Start of Block
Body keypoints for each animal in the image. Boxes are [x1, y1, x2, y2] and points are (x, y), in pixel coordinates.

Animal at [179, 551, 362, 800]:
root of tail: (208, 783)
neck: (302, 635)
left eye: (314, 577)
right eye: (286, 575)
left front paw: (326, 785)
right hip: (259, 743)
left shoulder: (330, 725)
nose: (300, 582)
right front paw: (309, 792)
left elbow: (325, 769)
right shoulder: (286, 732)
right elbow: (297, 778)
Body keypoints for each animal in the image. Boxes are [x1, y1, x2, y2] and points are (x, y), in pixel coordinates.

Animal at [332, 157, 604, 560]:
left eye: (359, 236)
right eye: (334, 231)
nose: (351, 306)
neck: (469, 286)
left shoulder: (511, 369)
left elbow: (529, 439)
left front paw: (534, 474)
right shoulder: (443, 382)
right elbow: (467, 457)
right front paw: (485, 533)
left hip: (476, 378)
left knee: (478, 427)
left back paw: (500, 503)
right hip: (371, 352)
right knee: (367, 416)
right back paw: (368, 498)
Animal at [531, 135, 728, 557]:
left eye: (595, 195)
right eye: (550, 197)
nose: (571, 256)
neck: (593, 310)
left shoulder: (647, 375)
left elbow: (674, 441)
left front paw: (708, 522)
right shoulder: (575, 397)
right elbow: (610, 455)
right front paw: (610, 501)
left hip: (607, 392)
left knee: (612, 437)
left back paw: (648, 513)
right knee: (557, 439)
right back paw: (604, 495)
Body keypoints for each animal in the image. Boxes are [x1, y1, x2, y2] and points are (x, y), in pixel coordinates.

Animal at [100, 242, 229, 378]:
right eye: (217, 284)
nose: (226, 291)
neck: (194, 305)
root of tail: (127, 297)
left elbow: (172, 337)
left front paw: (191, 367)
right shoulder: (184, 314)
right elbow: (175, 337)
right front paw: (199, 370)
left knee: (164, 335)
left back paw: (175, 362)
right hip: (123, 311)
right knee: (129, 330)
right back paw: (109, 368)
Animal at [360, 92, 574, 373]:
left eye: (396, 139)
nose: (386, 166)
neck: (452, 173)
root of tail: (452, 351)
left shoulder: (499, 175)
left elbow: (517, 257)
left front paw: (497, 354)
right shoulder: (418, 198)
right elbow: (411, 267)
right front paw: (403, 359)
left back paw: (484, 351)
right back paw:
End of Block
• [Exercise objective]: Word for word, quote the lines of the material from the first line through the line with "right elbow: (297, 778)", both ends included.

• [Answer below]:
Body keypoints for each animal in the image. Boxes are [x1, y1, x2, y2] and points are (x, y), in pixel coordinates.

Animal at [179, 551, 362, 800]:
root of tail: (208, 783)
neck: (302, 635)
left eye: (314, 577)
right eye: (286, 575)
left front paw: (326, 785)
right hip: (259, 743)
left shoulder: (330, 725)
nose: (300, 582)
right front paw: (309, 792)
left elbow: (325, 769)
right shoulder: (286, 732)
right elbow: (297, 778)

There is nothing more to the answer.